● **TASKS TO CARRY OUT**
- a) Answer these questions using the article about renaming an Alaska census area once named for Wade Hampton:
(i) What new name did the U.S. Census Bureau give the area, and what is that name taken from?
(ii) What state is the area compared to in size?
(iii) What are Alaska's census areas the equivalent of in other states?
- b) Continue the article about renaming the Alaska census area once named for Wade Hampton, picking up after its final sentence.

● **GIVEN TEXT**
··········

Edward Prunes, 11, catches the wind while taking in a view of the Yukon Delta atop Azachorok Mountain following a short hike from his home in Mountain Village.
Edward Prunes, 11, catches the wind while taking in a view of the Yukon Delta atop Azachorok Mountain following a short hike from his home in Mountain Village. Anchorage Daily News

Lost in a wave of rejection of Confederate symbols following the massacre at Mother Emanuel church in Charleston was an action to change the name of a remote census area in Alaska’s Yukon named after former South Carolina governor and Confederate Lt. Gen. Wade Hampton III.

The U.S. Census Bureau, at the request of Alaska Gov. William M. “Bill” Walker on July 1, renamed the vast, remote area on Alaska’s southwestern shore Kusilvak, the name of the region’s largest mountain. It’s pronounced COO-sil-a-vak.

The area is the size of Oregon and had borne Hampton’s name for nearly a century.

Hampton was a three-star Confederate general and slave owner who fought as a cavalry commander under Robert E. Lee. Once the richest man in the South, he would go on to become the state’s first governor after Reconstruction as well as a U.S. senator.

Hampton is enshrined with an equestrian statue on the south lawn of the State House and numerous buildings and streets are named after him, including Hampton Street in Columbia.

While the events in South Carolina figured into the Alaska governor’s decision, it had been brewing for some time, Walker’s spokeswoman Katie Marquette said Monday. “There were a lot of requests coming in from Alaskans to change the name to better represent their history and culture,” she said.

Census areas are unique to Alaska and are the equivalent of counties in other states. They are used only for demographic research and there are no signs to indicate that a person is entering or leaving the former Wade Hampton Census Area.

“Very few people living there would know they are in the Wade Hampton Census Area,” said Alaska State Demographer Eddie Hunsinger.

··········

● **INFORMATION PROVIDED**
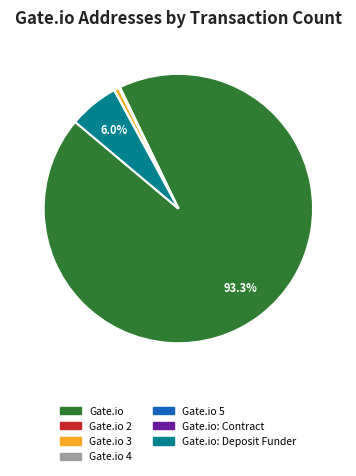

Is there a majority slice in this chart?

Yes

··········

● **TASK-BY-TASK ANSWERS**
- a)
(i) Kusilvak, the name of the region's largest mountain.
(ii) Oregon.
(iii) Counties.

- b)
The area in the Yukon-Kuskokwim Delta is the poorest part of Alaska and one of the most impoverished in the nation, reporter Lisa Demer, who covers the area for the Alaska Dispatch News, said. It has no roads and only a few Eskimo villages.

“It is an extremely poor area where people treasure a life off the land – hunting seal and walrus, moose and rabbit, fishing for salmon and whitefish and blackfish, gathering berries and native greens,” Demer wrote in an email to The State newspaper.

It’s the most intact Native American culture left in the country where people still speak the language, where elders grew up at time when families were nomadic and followed the food season to season, often by dog team, she said.

“Residents have Internet and cellphones but many still don’t have flush toilets,” Demer wrote. “They use snow machines (what Outsiders call snowmobiles), four-wheelers and skiffs with motors, so (they) need cash for gas and for stove oil that heats their homes. There is much despair and dysfunction as people try to find their place. Alcoholism, suicide and domestic violence all are rampant.”

But why was Hampton’s name on the district? He never had even visited Alaska and had no connections there during his life.

It happened like this: In 1913 his son-in-law, John Randolph Tucker of Virginia, was appointed a federal judge in Nome, Alaska. Tucker’s biggest impact came when he ordered bars closed at midnight on Saturdays so they would be closed all Sunday. Perhaps his most little-known action was to name a remote mining district in the Yukon after his father-in-law.

The mining district eventually became a census district and the name was forgotten to just about everyone except demographers. Then late last year, Myron Naneng, president of the Association of Village Council Presidents from Hooper Bay, Alaska, Googled Hampton’s name.

“He was a general for the Confederacy,” Naneng said. “He was a slaveholder. I don’t think the name is appropriate for our region.”

But the issue is bigger than the slave-holding history of what to Naneng was an obscure Confederate general. Many towns and landmarks and designations – like Hooper Bay, named after a white explorer – have no connection with or to native Alaskans, he said.

“It’s about time our landmarks are recognized by all the people of the region,” Naneng said, “and not named after someone we’ve never heard of.”

When contacted, state Rep. Kirkman Finlay, R-Richland, a direct descendant of Hampton who lives on the general’s former plantation in Columbia, said he had only recently learned of the district. He said he’s fine with the change.

“I don’t presume to tell the people of Alaska how to manage their state,” said Finlay, son of one of Columbia’s former mayors. “I’m sure Wade Hampton would have been honored, but he also would want the people of Alaska to be happy.”

Reach Wilkinson at (803) 771-8495.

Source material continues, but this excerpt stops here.